_指示 A_: 提示本文によると、執筆作業で最も苦労するのは何ですか?
_指示 B_: 提示本文のうち、「本書は、文章を書く際にすぐ使えるマニュアルになることを目指している」で始まり「気になることは以下です。」で終わる部分を、一字も変えずに書き写してください。

_提示本文_:
——————————
本書は、文章を書く際にすぐ使えるマニュアルになることを目指している
その対象は、論述文である。つまり、論文、解説文、報告文、企画書、評論、批評、エッセイ、紀行文などである
この手の文章の目的は、読み手を感動させることではない。読書を説得し、自分の主張を広めることだ。
「ためになり、面白く、わかりやすい」文章だ。

気になることは以下です。

■メッセージこそ重要

・メッセージの明確化
 執筆作業で最も苦労するのは、テーマの発見だ。うまいテーマを見つければ、あとは何とかなる
 つまり、重要なのは、形式ではなく、実体、伝えたいメッセージの内容である

・メッセージといえるものは
 ①ひとことでいえる
 ②どうしても書きたい、突き動かされるように書きたい

・ピントをあわせる
 文章を書く作業は、見たまま、感じたままを書くことではない、その中から書くに値するものを抽出することである

・広いと浅くなる
 ①広いテーマを一定字数で論じようとすると、どうしても浅く薄くなってしまう
 ②こうしたテーマは、すでに先人たちによって語りつくされている。それに付け加えるものはほとんどない

・ではどうすれば、メッセージが見つかるか
 ⇒ メッセージを見つけるには、ひたすら「考え抜く」しかない
 ⇒ 考えない限り、アイデアは生まれない
 ⇒ 裏命題、考え抜けば、アイデアは降臨するのか?
——————————
_提供データ_:
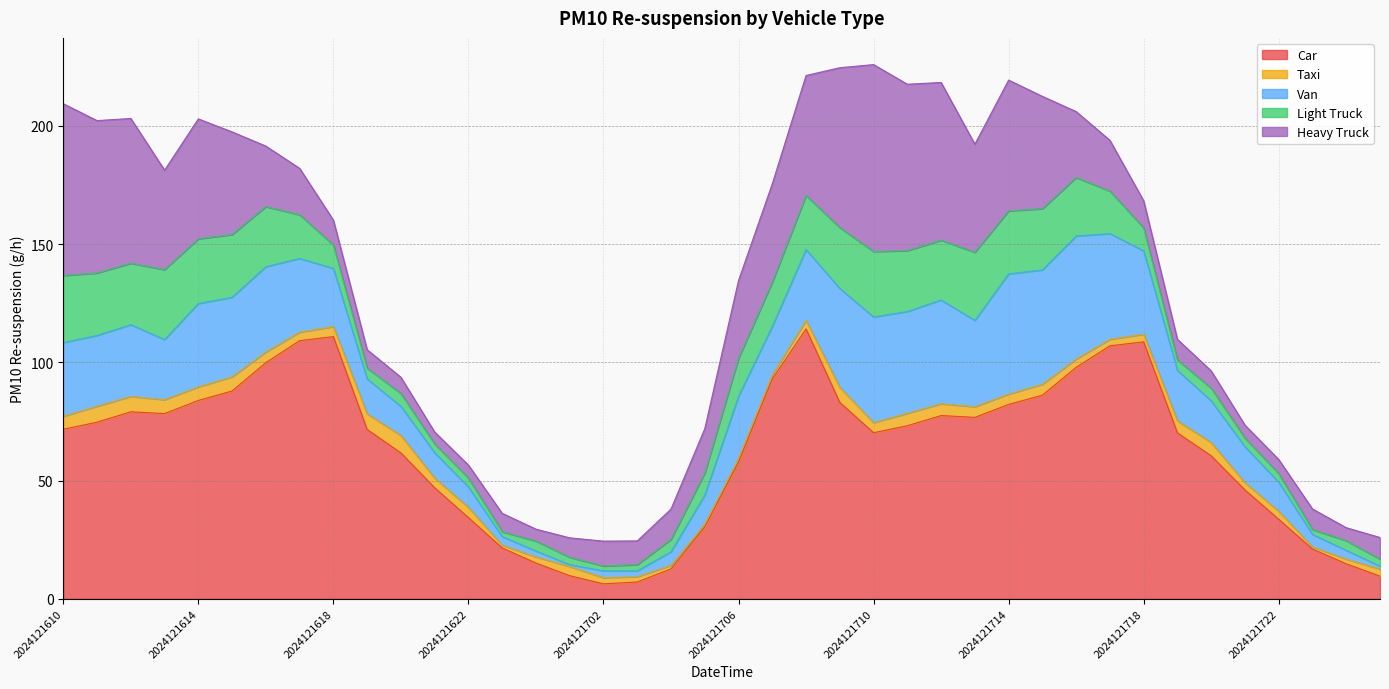

What is the sum of the 03_van values at 2024121710 and 2024121619?

59.5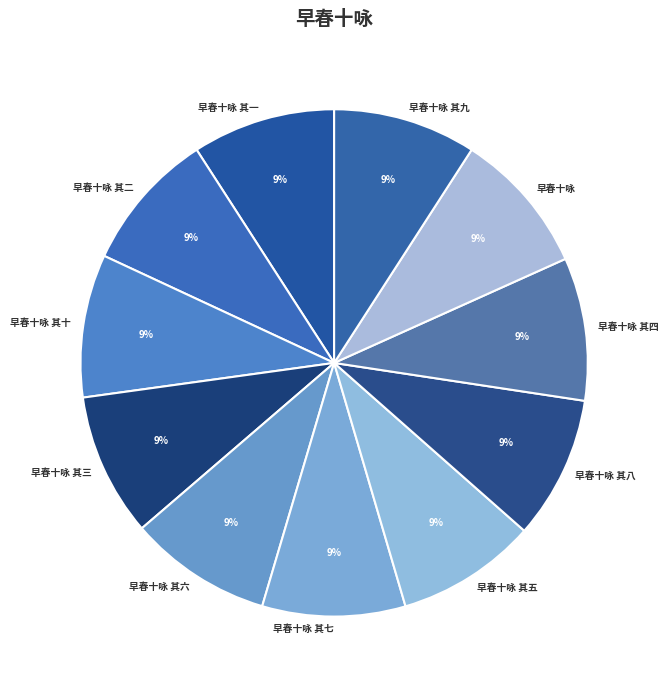

The 早春十咏 其九 slice represents 1% of the pie. True or false?

False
——————————
_回答 A_: テーマの発見です。

_回答 B_:
本書は、文章を書く際にすぐ使えるマニュアルになることを目指している
その対象は、論述文である。つまり、論文、解説文、報告文、企画書、評論、批評、エッセイ、紀行文などである
この手の文章の目的は、読み手を感動させることではない。読書を説得し、自分の主張を広めることだ。
「ためになり、面白く、わかりやすい」文章だ。

気になることは以下です。